If a job is cancelled before it starts, **all unfinished phases are also marked `cancelled`**. That keeps the persisted phase graph aligned with the top-level job status.

## 9. SSE stream lifecycle

`createEventStream()` creates a stream over queue events.

### Stream startup

1. optional snapshot is written first
2. event listeners are attached
3. periodic `ping` keepalive starts

### Stream shutdown

- cancelling the reader removes all attached listeners
- keepalive timer is cleared
- no queue state is modified

## 10. Webhook lifecycle

Webhooks are triggered off queue events, but they are not the primary source of truth. SQLite is.

### Completion + webhook ordering

For a successful job:

1. `completeJob()` persists `status = completed`
2. `job:completed` is emitted
3. webhook dispatch is scheduled
4. successful delivery marks `webhook_sent = 1`
5. `job:webhook:delivered` is emitted

This means webhook state becomes visible in a **later event**, not inside the original `job:completed` event.

### Shutdown interaction

The queue now tracks in-flight webhook promises and waits for them during shutdown. That avoids closing SQLite while a completed webhook still needs to update `webhook_sent` or emit delivery/failure events.
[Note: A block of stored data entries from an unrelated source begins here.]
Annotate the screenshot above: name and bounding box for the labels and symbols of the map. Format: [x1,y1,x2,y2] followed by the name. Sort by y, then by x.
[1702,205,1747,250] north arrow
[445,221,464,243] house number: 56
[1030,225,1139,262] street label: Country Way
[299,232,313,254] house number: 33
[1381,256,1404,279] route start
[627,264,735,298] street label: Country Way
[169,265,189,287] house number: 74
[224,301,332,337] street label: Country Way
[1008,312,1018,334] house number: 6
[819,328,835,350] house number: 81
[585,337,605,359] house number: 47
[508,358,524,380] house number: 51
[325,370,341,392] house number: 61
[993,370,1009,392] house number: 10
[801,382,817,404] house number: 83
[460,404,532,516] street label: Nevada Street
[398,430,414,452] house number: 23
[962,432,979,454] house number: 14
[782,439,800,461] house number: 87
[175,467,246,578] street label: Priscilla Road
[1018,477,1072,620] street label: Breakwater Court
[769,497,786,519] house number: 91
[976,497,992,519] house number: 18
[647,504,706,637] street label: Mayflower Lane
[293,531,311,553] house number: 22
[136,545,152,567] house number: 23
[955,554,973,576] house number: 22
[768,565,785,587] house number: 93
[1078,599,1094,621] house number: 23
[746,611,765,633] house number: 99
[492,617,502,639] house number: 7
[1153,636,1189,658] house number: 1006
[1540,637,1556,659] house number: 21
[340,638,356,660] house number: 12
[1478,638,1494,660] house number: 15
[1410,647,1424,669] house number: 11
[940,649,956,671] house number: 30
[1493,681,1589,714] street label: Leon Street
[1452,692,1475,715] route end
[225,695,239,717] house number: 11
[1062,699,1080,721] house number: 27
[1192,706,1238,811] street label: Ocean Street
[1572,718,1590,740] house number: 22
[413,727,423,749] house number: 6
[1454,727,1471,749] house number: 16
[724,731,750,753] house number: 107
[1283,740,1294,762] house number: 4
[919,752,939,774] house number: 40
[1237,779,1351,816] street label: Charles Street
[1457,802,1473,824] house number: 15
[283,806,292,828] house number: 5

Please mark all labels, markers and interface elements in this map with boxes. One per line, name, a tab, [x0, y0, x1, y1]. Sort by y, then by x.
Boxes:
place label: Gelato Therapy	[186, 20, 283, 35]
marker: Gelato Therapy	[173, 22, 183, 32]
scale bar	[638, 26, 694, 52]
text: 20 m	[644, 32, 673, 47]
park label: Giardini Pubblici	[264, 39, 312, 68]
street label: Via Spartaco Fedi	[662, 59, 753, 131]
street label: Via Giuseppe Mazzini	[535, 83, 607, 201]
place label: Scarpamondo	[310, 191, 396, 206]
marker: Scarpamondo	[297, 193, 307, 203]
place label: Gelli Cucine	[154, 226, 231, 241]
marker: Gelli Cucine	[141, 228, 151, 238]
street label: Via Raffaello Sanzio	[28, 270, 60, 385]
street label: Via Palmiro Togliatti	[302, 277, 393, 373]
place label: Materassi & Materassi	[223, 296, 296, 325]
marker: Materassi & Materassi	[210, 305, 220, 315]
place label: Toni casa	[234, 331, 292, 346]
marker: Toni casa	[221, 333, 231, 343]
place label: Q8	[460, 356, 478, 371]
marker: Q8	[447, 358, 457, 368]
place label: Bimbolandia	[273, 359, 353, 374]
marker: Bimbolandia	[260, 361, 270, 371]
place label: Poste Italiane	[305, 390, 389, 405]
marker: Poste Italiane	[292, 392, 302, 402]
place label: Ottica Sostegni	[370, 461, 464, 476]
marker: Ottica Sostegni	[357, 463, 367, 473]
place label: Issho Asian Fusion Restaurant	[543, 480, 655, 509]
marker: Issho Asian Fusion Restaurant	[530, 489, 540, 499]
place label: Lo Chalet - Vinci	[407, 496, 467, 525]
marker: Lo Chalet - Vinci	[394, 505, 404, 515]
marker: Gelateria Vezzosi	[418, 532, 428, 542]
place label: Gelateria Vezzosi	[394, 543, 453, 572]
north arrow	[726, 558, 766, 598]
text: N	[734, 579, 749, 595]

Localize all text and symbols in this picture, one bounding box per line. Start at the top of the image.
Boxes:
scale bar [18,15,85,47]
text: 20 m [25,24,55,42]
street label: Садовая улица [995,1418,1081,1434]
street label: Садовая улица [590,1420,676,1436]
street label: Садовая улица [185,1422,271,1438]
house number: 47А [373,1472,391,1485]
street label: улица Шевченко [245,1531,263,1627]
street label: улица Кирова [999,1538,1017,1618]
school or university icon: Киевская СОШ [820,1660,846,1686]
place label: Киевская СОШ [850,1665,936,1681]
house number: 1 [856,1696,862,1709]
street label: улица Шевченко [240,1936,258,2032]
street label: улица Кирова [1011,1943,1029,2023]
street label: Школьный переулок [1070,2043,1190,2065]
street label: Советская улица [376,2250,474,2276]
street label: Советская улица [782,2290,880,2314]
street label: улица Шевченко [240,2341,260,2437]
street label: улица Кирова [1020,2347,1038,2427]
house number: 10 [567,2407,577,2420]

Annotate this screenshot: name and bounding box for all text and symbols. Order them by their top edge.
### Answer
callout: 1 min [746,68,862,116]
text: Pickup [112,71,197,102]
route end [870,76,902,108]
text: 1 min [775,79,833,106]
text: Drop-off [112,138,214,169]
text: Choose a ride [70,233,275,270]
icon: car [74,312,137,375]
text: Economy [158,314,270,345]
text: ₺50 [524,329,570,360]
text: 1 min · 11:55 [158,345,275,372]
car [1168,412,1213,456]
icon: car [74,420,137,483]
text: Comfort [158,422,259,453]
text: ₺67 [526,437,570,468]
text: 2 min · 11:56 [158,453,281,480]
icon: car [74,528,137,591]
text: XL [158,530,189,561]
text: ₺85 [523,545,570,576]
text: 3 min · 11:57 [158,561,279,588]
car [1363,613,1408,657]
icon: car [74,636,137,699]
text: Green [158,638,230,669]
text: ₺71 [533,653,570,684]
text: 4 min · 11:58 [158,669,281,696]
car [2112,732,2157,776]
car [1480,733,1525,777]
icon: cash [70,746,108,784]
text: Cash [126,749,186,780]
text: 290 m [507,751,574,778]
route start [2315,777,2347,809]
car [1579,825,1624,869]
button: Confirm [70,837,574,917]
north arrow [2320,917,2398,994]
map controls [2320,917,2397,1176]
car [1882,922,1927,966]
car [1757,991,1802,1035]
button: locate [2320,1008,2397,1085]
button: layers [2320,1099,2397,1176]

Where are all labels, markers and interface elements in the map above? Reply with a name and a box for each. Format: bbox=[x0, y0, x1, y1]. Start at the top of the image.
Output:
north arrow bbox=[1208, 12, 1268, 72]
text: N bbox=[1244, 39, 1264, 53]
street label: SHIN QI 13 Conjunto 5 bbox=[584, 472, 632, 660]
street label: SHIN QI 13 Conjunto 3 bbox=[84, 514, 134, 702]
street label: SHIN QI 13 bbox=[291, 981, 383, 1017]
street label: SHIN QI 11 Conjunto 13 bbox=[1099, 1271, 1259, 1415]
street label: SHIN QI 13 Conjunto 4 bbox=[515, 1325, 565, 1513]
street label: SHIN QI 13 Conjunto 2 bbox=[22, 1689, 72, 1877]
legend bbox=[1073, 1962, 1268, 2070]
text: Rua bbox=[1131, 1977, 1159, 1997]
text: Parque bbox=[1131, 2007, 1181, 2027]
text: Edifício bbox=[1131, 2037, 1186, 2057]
## 11. Retention lifecycle

Retention runs independently from job execution:

1. compute stale cutoff and delete cutoff
2. mark eligible terminal jobs as `stale`
3. run optional `onStale(job)` callback
4. emit `job:stale`
5. delete stale jobs past delete cutoff
6. run optional `onDelete(job)` callback
7. emit `job:deleted`

## 12. Shutdown lifecycle

Shutdown now has two responsibilities:

1. **stop new work** - mark queue closed, stop retention, clear wake-up timer
2. **tear down safely** - wait for workers, wait for webhooks, remove listeners, close storage

### Current behavior

```mermaid
flowchart TD
  A[shutdown()] --> B[closed = true]
  B --> C[stop retention + clear wakeup timer]
  C --> D{workers drained in time?}
  D -- yes --> E[drain pending webhooks]
  D -- no --> F[abort active controllers]
  F --> G[best-effort second drain]
  G --> E
  E --> H[remove listeners]
  H --> I[close SQLite]
  I --> J{timeout happened?}
  J -- no --> K[resolve]
  J -- yes --> L[rethrow timeout error after cleanup]
```

### Important nuance

If a handler ignores `AbortSignal`, shutdown can still time out. The queue now guarantees cleanup still runs, but graceful completion still depends on handler cooperation.